WHAT THIS TASK INVOLVES:
Could you swap "ЛОТУС" for "ЛОТОС" and write out the text lines of all the data again, changing nothing else and leaving out the pictures?

======== SOURCE DATA ========

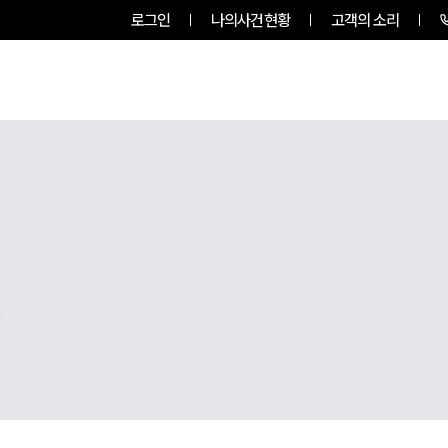
로그인
나의사건현황
고객의 소리
팀소개
업무사례
업무분야
,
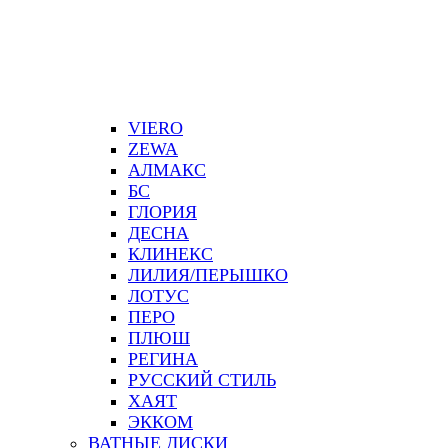
VIERO
ZEWA
АЛМАКС
БС
ГЛОРИЯ
ДЕСНА
КЛИНЕКС
ЛИЛИЯ/ПЕРЫШКО
ЛОТУС
ПЕРО
ПЛЮШ
РЕГИНА
РУССКИЙ СТИЛЬ
ХАЯТ
ЭККОМ
ВАТНЫЕ ДИСКИ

========

FINAL ANSWER:
로그인
나의사건현황
고객의 소리
팀소개
업무사례
업무분야
,
VIERO
ZEWA
АЛМАКС
БС
ГЛОРИЯ
ДЕСНА
КЛИНЕКС
ЛИЛИЯ/ПЕРЫШКО
ЛОТОС
ПЕРО
ПЛЮШ
РЕГИНА
РУССКИЙ СТИЛЬ
ХАЯТ
ЭККОМ
ВАТНЫЕ ДИСКИ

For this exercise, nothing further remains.